State assemblyman loses post after harassment case

August 24, 2012 2:39:06 PM PDT
An influential state assemblyman from Brooklyn lost his committee chairmanship and seniority Friday after the Assembly Committee on Ethics and Guidance found he violated the chamber's sexual harassment policy.

The bipartisan eight-member committee unanimously found that 71-year-old Assemblyman Vito Lopez created a hostile workplace, including verbal and physical sexual abuse, and that his response to the allegations was "not credible." Complaints by two staff members included repeated unwelcome comments about their bodies and attire, as well as attempts to kiss and put his hands between the legs of one of them when he required that she travel with him to Atlantic City, N.J., in July.

Assembly Speaker Sheldon Silver said he accepted the findings. In a public censure letter to Lopez on Friday, he said he was removing him immediately as chairman of the Committee on Housing, banning him from any other leadership positions, reducing his staff allocation to freshman levels, requiring him to get supplemental sexual harassment training and prohibiting him from employing any staff under the age 21 or interns.

Calls to Lopez weren't immediately returned. He was first elected to the Assembly in 1984. He has been a longtime leader of the Kings County Democratic Committee.

"The Assembly has a zero-tolerance policy when it comes to sexual harassment, and we are committed to ensuring a safe and respectful workplace for all our employees," Silver said. "The Committee on Ethics and guidance has been diligent in thoroughly and fairly investigating the allegations made in this case."

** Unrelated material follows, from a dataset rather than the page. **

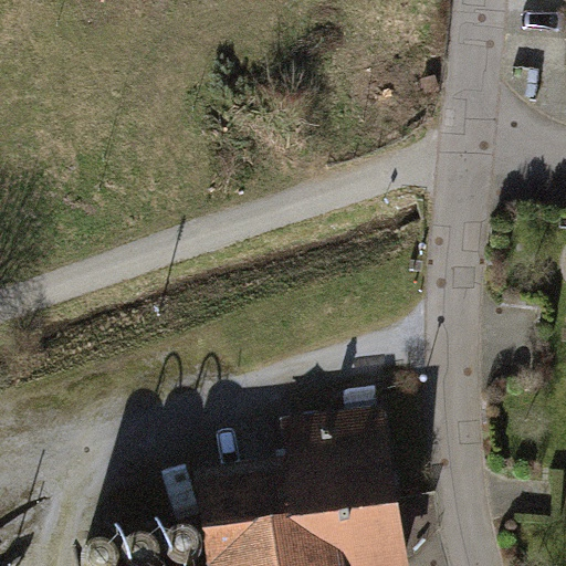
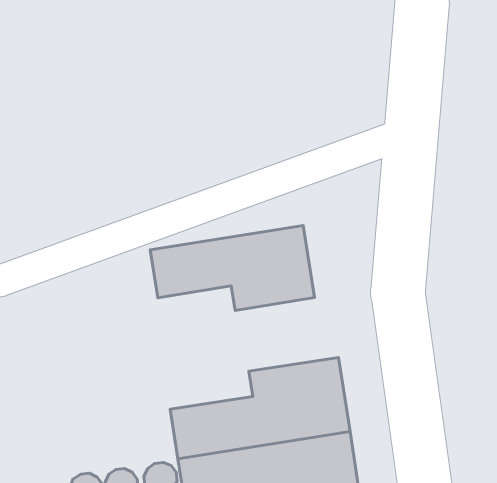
building: none -> [150,226,314,310]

Silver, leader of the Assembly's Democratic majority, wrote to Lopez that the committee found "pervasive unwelcome verbal conduct by you toward both complainants" from June until they made their sexual harassment complaints in July and that the unwelcome verbal and physical conduct escalated over time. Other incidents included putting his hand on a staffer's leg and after she removed it trying to put his hand between her thighs; holding a staffer's hand and playing with her hair; and requiring both to write to him about how much they loved their jobs and cared about him.

Michael Whyland, Silver's spokesman, said there is no provision for an internal appeal.